(Records provided)

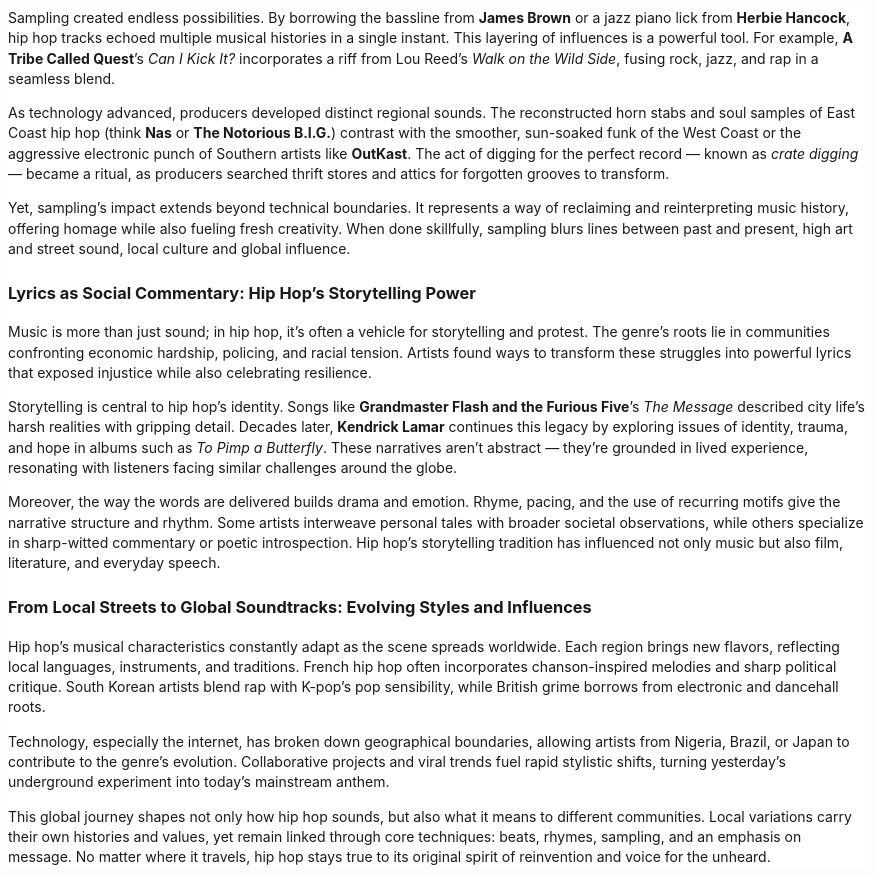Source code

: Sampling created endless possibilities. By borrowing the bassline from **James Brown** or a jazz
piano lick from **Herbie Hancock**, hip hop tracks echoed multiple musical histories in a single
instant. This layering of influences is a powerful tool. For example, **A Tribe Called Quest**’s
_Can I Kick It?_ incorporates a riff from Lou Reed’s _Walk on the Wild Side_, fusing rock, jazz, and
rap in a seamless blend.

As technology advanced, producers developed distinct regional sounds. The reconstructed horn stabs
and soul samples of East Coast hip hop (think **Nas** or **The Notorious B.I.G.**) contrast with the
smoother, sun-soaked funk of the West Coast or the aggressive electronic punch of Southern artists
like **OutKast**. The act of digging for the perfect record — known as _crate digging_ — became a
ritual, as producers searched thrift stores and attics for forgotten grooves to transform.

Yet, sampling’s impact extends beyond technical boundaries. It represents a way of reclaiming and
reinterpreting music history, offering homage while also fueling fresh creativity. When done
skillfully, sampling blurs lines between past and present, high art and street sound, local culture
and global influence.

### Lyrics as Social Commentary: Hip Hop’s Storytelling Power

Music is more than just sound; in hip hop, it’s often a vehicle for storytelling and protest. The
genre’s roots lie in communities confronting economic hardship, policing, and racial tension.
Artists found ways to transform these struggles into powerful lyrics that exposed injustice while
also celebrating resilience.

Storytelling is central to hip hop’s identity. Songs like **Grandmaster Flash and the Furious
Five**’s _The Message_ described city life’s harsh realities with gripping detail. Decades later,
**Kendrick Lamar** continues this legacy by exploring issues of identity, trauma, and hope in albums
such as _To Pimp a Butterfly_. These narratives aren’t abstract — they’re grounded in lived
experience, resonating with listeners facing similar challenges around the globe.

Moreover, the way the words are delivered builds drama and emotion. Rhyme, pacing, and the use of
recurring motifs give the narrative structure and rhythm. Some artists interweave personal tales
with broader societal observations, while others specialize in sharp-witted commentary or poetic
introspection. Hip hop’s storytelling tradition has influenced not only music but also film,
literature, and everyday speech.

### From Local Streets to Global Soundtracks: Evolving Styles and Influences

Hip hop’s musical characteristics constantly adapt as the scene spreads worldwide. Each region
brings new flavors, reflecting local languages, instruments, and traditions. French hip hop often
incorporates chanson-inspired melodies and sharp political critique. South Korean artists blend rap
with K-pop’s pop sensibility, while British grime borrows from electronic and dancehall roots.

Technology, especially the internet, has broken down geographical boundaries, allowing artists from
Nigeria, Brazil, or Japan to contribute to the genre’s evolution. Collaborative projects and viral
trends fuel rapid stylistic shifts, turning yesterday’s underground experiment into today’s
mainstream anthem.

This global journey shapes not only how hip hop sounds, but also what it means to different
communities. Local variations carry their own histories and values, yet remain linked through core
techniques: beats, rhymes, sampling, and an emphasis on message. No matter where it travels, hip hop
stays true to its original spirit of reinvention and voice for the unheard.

(End Records provided)

A single figure is the whole answer: the number of lines in the listing that contain the word "electronic".

2